The first time playing through the game, the results of your choices feel typically arbitrary, but they do flow together to form a coherent, interesting story. (It reads as perfectly natural prose if you scroll back and re-read it at the end.) The status bar on the side tells you whether each character is “tired”, “eager”, or something else, but it’s easy to miss the changes. The text portrays them so well that it doesn’t seem necessary to watch the status.
It only takes a few minutes to reach the end of the story, though, and the real depth comes in the re-plays. Most choices don’t branch the plot as much as one would expect – after all, you are stepping through the script of a play – but they do impact the characters’ moods. Farther along in the story, the characters will react differently depending on how they feel about their situation. This gives the results an organic feeling, rather than being simple branching paths to memorize and control.
Though your play is “reviewed” at the end, hopefully with a recommendation, winning and losing isn’t the point. There are several potential plot threads, and once the mechanics of the game are figured out, there is enough variety to make an hour or two of experimentation a lot of fun. You can control how faithful you are to the original script, how different pairs of characters related to each other, and even dive into past tension between you and another actor. It’s impossible to hit on all these points in one story, or even keep all the characters happy – some choices you make have to favor one at the expense of another. But that’s what makes this truly “interactive” fiction, even if your range of choices is less than in most text adventures.
It’s not perfect. The story relies on the idea that a five-minute play can receive a prominent review that makes or breaks a career, and that a script can be completely overhauled at the last minute as long as the inexperienced actors are enthusiastic enough. But my main complaint is the one that every author would love to hear: I want more of it.

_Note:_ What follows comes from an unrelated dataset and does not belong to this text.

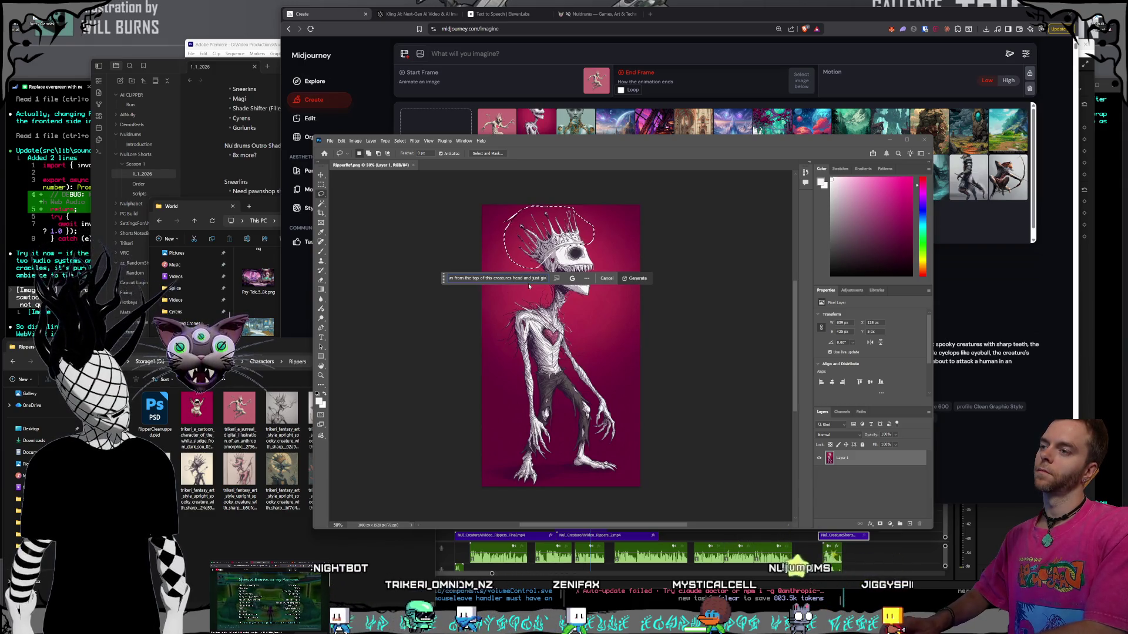
type(" a normal top of his head wit")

The plot is short, and there aren’t enough choices. (There are a lot of links, but most of them are effectively a “continue” choice with no other option. There are also several that let you examine someone or more thoroughly explain a thought, but they don’t impact the results.)
The Play succeeds largely by being the opposite of Operation Extraction: Well-written text is heavily focused on the unfolding story, with the characters’ motivations and story arcs taking center stage. Even when I was just gaming the system to see the results, I was more interested in how the characters would be affected than in whether I would “win”.